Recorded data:
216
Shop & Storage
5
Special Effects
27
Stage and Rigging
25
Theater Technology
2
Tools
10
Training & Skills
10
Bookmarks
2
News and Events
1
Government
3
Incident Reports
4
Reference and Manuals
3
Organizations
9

TASK OBJECTIVE: All of the records above should be transcribed exactly.

OUTPUT BELOW:
216
Shop & Storage
5
Special Effects
27
Stage and Rigging
25
Theater Technology
2
Tools
10
Training & Skills
10
Bookmarks
2
News and Events
1
Government
3
Incident Reports
4
Reference and Manuals
3
Organizations
9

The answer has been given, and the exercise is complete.